December 12, 2018

Georgetown Symposium On 1918 Flu Brings Together Multidisciplinary Perspectives

On October 17, 2018, Georgetown welcomed scholars from different disciplines for a symposium on the causes and lessons of the Spanish Flu of 1918. As a worldwide pandemic at a crucial point in history, the topic provided a fruitful opportunity to explore the cross-section of science, global history, and public health.

Nurses hold a stretcher with a 1918 influenza victim
Nurses hold a stretcher with a 1918 influenza victim

The event was part of Georgetown's Great Influenza Centenary Project, which analyzes and reflects on the lessons of the plague for the world and Georgetown students. Georgetown history professor Tim Newfield hosted the event, which featured scholars Jessica Belser, Matthew Heaton, Mark Humphries, Laura Spinney, and Cecile Viboud. With backgrounds in microbiology, history, epidemiology, and journalism, the speakers provided a wide variety of perspectives and insights into the effects and causes of the so-called Spanish Flu.

Speakers at the event covered a range of topics, and illustrated how different academic perspectives can further understanding of the issue. Humanistic perspectives served to illuminate the context of the pathogen’s emergence and diffusion, discussing both the global effects it had and its local impacts in colonial Africa as well as the social and hygienic conditions that drove the disease’s spread in urban areas. Scientific perspectives helped to show what made that particular flu so unique, at the microscopic level, and, on a statistical level, where and when the disease spread over the globe. Newfield said:

"Pandemics are complex problems that require careful multidisciplinary collaboration."

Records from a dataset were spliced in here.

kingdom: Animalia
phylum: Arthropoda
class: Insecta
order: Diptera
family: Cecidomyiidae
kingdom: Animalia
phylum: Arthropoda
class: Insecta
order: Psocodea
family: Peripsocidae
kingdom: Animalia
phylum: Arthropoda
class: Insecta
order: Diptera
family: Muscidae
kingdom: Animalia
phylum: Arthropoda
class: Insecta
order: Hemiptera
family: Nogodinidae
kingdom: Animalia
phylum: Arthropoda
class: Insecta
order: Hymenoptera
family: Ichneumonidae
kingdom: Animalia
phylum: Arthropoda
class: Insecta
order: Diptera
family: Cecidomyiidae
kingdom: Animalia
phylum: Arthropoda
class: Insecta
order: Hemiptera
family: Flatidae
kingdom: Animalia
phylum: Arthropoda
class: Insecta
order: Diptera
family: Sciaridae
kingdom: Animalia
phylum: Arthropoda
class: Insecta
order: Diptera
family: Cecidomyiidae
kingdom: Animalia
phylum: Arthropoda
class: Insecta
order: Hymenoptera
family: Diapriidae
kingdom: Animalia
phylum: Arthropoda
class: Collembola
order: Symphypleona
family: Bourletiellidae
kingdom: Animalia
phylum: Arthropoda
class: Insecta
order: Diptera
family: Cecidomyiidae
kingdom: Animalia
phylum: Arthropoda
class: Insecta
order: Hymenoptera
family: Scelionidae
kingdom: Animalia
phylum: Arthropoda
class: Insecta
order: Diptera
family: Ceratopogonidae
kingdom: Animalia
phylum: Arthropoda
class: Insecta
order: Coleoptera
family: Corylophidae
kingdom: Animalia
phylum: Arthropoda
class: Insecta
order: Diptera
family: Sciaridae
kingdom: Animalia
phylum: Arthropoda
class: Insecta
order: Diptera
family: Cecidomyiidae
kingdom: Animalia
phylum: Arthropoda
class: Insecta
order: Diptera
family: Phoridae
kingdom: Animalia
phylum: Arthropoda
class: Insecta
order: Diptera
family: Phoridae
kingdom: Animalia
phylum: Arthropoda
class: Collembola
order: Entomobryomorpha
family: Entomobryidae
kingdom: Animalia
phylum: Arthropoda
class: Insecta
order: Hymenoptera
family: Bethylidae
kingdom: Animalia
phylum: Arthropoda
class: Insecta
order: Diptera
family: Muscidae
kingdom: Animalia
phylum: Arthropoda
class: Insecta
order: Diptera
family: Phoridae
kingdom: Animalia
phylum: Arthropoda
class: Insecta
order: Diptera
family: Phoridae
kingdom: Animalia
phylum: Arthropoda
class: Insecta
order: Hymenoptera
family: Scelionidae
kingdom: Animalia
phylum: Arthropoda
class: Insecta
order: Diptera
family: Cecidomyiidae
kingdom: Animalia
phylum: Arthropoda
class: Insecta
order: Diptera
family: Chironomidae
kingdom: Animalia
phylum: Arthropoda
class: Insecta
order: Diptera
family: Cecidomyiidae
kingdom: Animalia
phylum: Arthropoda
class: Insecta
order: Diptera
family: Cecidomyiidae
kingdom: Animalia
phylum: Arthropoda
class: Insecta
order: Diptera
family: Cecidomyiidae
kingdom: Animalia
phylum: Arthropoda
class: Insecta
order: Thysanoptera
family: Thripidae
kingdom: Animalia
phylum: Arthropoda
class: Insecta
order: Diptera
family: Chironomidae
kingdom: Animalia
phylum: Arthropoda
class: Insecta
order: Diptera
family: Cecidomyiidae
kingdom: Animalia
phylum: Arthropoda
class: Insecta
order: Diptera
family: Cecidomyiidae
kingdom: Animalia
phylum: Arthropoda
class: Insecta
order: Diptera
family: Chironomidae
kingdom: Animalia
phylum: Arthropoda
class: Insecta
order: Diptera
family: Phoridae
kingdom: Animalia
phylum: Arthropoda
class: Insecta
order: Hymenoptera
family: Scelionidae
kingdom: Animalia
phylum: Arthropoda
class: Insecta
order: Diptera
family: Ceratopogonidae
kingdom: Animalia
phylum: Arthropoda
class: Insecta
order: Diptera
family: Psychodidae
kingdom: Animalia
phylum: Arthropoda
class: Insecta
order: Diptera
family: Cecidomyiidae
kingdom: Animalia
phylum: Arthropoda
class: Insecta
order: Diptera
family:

"This event was designed as a first step towards the sort of cross-discipline teamwork that is all too rare in historical epidemiology," Newfield added. "By coming together, we stand a better chance at answering basic questions about the 1917-19 pandemic that continues to elude us, like where did the flu emerge, how many died, what co-morbidities proved most lethal, and what factors account for the tremendous differences in mortality and morbidity between and within affected regions.”

The event was sponsored by Georgetown’s Global Health Initiative, Environment Initiative, and University Medical Center, and was partially funded through a GHI Great Influenza Centenary Project grant.

Speakers included:

Tim Newfield is an assistant professor in the departments of History and Biology at Georgetown University.

Laura Spinney is a writer and science journalist based in Paris.

Cecile Viboud is an epidemiologist at the NIH’s Fogarty International Center.

Mark Humphries is an associate professor, Dunkley Chair in War and the Canadian Experience, and director of the Laurier Centre for Military Strategic and Disarmament Studies  at Wilfrid Laurier University.

Matthew Heaton is an associate professor of African history at Virginia Tech.

Jessica Belser is a microbiologist in the Flu Division at the Center for Disease Control.